2. Velocity of End B: Differentiate $x^2 + y^2 = l^2$ with respect to time to get $2x\frac{dx}{dt} + 2y\frac{dy}{dt} = 0$. Substitute $\frac{dx}{dt} = v_A$ and $\frac{dy}{dt} = v_B$. Solve for $v_B$ and substitute $x = l \cos\theta$, $y = l \sin\theta$ to get $v_B = -v_A \cot\theta$. Magnitude is $v_A \cot\theta$.

3. Angular Velocity: Differentiate $x = l \cos\theta$ with respect to time to get $\frac{dx}{dt} = -l \sin\theta \frac{d\theta}{dt}$. Substitute $\frac{dx}{dt} = v_A$ and $\frac{d\theta}{dt} = \omega$. Solve for $\omega$ to get $\omega = -\frac{v_A}{l \sin\theta}$. Magnitude is $\frac{v_A}{l \sin\theta}$.

4. Velocity of Mass Center: The mass center is at the midpoint $(x/2, y/2)$. Differentiate these coordinates to find $v_{Gx} = \frac{v_A}{2}$ and $v_{Gy} = \frac{v_B}{2} = -\frac{v_A \cot\theta}{2}$. The magnitude $v_{CM} = \sqrt{v_{Gx}^2 + v_{Gy}^2} = \frac{v_A}{2\sin\theta}$.
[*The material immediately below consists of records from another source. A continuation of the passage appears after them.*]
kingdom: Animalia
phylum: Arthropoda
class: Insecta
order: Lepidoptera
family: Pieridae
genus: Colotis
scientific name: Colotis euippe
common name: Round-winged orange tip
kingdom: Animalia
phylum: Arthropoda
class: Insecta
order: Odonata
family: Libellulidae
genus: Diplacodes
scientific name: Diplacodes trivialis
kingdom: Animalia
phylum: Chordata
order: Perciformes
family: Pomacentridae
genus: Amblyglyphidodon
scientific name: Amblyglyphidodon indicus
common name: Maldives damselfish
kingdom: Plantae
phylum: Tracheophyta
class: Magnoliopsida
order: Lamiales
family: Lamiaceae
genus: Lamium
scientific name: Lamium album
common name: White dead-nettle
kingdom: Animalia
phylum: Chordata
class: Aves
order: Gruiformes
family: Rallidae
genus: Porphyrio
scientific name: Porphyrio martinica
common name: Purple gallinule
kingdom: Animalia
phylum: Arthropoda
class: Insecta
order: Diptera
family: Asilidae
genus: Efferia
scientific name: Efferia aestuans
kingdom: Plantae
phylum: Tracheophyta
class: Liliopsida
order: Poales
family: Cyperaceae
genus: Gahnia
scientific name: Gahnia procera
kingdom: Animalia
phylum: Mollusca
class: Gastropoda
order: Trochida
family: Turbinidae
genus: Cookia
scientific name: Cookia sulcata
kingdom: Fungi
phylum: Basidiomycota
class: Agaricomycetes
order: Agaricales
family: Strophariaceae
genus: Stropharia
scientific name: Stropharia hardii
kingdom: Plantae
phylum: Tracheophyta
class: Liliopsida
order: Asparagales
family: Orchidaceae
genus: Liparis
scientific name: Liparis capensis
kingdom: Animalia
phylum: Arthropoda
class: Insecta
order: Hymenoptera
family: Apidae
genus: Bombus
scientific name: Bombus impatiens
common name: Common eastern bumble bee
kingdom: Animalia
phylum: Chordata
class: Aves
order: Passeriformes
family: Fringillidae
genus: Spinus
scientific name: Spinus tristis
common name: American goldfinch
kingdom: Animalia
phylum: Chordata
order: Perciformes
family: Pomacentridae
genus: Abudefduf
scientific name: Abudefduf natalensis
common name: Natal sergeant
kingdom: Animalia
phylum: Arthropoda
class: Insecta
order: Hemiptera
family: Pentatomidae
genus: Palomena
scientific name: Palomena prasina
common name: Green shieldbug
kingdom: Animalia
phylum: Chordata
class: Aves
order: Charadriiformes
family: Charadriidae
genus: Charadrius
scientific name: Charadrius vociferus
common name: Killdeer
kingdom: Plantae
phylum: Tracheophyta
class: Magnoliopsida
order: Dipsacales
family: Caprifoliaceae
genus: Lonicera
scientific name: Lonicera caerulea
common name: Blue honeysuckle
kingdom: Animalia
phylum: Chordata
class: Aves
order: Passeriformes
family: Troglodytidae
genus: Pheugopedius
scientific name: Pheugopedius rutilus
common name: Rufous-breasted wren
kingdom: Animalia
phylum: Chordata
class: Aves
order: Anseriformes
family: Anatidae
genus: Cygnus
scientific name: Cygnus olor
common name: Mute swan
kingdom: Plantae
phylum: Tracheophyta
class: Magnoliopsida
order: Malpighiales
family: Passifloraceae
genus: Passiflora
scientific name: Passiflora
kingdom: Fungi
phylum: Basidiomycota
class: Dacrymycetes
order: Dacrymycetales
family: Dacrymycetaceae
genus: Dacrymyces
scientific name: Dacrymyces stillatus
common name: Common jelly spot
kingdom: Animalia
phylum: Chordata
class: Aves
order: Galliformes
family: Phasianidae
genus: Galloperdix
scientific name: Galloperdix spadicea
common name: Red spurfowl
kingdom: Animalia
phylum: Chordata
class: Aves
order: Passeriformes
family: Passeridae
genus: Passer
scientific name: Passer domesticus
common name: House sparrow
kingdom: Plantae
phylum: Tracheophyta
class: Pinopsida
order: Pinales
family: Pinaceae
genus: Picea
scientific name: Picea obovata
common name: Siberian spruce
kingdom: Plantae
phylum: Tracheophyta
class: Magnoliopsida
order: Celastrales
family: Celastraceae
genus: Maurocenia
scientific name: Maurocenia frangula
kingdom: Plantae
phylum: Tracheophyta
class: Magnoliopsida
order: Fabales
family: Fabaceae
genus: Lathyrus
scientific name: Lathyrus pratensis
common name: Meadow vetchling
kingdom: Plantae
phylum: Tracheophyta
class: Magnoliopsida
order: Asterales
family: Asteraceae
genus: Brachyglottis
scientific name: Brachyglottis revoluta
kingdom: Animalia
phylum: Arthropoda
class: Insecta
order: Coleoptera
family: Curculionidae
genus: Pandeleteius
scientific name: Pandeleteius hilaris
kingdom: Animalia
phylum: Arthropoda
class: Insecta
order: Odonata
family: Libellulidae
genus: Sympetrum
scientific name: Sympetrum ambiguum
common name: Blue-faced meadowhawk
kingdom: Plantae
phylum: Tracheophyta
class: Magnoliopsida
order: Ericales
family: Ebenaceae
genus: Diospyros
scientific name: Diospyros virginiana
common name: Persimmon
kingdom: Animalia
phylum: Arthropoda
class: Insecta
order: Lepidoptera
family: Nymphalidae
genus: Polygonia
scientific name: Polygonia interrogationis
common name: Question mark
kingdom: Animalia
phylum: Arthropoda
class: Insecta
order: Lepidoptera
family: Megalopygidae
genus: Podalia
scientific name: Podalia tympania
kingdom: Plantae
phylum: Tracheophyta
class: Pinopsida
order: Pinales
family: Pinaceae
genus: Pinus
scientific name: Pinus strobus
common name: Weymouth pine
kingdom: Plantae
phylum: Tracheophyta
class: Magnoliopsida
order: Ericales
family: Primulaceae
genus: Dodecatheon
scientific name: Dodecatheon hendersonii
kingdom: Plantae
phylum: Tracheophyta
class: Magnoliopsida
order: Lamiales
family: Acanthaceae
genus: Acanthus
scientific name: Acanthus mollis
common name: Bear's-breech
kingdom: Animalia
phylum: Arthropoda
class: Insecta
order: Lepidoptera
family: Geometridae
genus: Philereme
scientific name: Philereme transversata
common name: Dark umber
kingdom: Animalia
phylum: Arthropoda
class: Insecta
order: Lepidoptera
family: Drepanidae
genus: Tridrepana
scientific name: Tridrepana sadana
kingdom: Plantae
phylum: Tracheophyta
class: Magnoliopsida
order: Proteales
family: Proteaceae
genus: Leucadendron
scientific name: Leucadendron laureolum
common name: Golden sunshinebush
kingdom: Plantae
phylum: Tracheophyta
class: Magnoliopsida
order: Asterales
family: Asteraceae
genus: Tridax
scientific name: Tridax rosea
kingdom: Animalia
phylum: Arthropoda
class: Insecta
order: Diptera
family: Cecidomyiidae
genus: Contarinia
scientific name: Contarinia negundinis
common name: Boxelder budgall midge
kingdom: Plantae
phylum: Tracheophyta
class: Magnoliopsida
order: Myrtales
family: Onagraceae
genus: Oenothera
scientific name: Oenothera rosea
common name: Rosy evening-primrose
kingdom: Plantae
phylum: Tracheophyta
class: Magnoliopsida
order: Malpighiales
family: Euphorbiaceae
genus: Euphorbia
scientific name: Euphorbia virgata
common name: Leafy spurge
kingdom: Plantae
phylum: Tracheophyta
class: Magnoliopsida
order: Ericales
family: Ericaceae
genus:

5. Point of Minimum Speed: Let P be a point at distance $r$ from A. Use the section formula to find its coordinates: $P_x = \frac{(l-r)x}{l}$ and $P_y = \frac{ry}{l}$. Differentiate these to find $v_{Px}$ and $v_{Py}$. Calculate $v_P^2 = v_{Px}^2 + v_{Py}^2$. Minimize $v_P^2$ by differentiating with respect to $r$ and setting the derivative to zero. This yields $r = l \sin^2\theta$.